[What is needed]: A faithful, word-for-word copy of the records is required, and it must contain no pictures.

[Exercise inputs]:

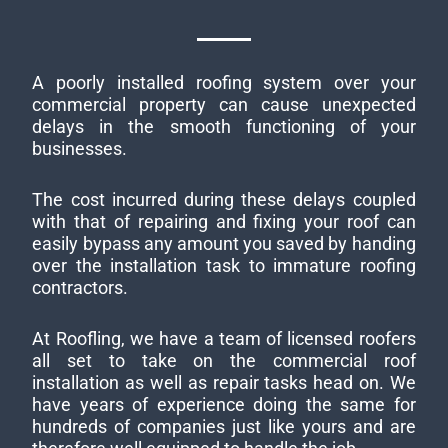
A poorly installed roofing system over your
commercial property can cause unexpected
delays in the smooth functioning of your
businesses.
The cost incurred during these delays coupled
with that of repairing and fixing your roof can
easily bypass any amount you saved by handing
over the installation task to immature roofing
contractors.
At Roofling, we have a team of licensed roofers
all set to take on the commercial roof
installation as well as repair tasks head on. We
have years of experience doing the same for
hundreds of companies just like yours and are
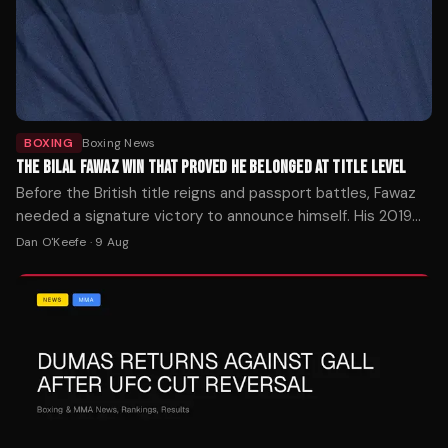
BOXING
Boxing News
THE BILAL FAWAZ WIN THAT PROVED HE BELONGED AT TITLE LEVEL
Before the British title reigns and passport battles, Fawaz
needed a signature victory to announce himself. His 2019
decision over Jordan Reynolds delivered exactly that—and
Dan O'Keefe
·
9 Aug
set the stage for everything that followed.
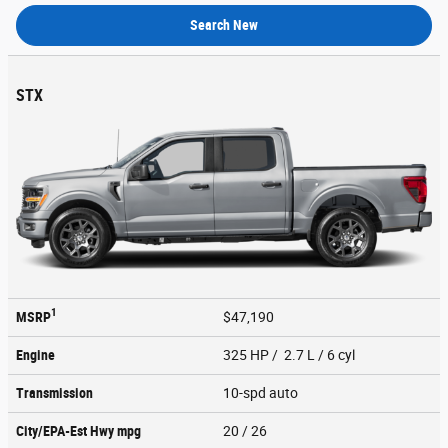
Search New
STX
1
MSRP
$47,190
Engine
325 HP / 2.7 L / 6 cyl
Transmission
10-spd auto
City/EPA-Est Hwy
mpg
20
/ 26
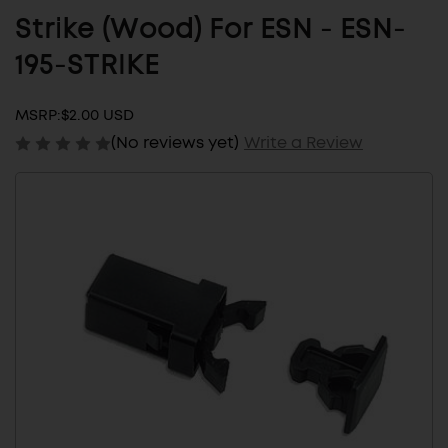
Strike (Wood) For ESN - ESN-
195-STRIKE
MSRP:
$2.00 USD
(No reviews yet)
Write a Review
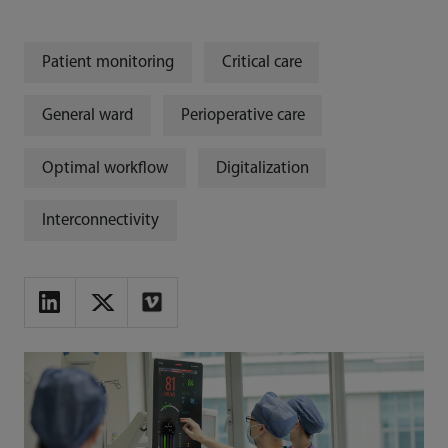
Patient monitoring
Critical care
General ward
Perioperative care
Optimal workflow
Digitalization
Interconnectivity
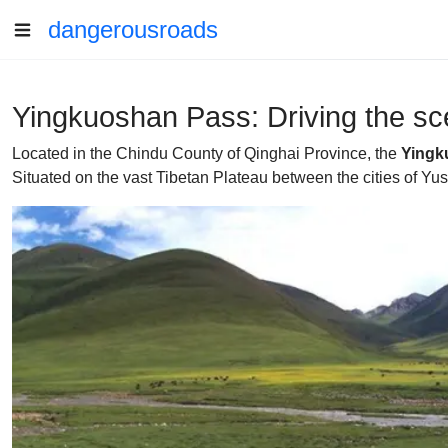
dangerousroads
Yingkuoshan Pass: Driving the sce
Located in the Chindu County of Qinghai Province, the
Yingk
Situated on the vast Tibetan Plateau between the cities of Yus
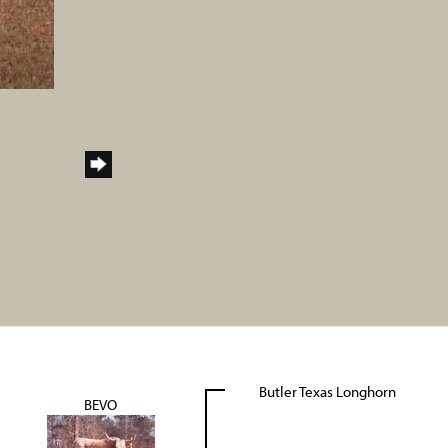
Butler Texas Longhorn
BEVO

[Answer section]:
A poorly installed roofing system over your
commercial property can cause unexpected
delays in the smooth functioning of your
businesses.
The cost incurred during these delays coupled
with that of repairing and fixing your roof can
easily bypass any amount you saved by handing
over the installation task to immature roofing
contractors.
At Roofling, we have a team of licensed roofers
all set to take on the commercial roof
installation as well as repair tasks head on. We
have years of experience doing the same for
hundreds of companies just like yours and are
BOXING
Boxing News
THE BILAL FAWAZ WIN THAT PROVED HE BELONGED AT TITLE LEVEL
Before the British title reigns and passport battles, Fawaz
needed a signature victory to announce himself. His 2019
decision over Jordan Reynolds delivered exactly that—and
Dan O'Keefe
·
9 Aug
set the stage for everything that followed.
Search New
STX
1
MSRP
$47,190
Engine
325 HP / 2.7 L / 6 cyl
Transmission
10-spd auto
City/EPA-Est Hwy
mpg
20
/ 26
Strike (Wood) For ESN - ESN-
195-STRIKE
MSRP:
$2.00 USD
(No reviews yet)
Write a Review
Patient monitoring
Critical care
General ward
Perioperative care
Optimal workflow
Digitalization
Interconnectivity
dangerousroads
Yingkuoshan Pass: Driving the sce
Located in the Chindu County of Qinghai Province, the
Yingk
Situated on the vast Tibetan Plateau between the cities of Yus
Butler Texas Longhorn
BEVO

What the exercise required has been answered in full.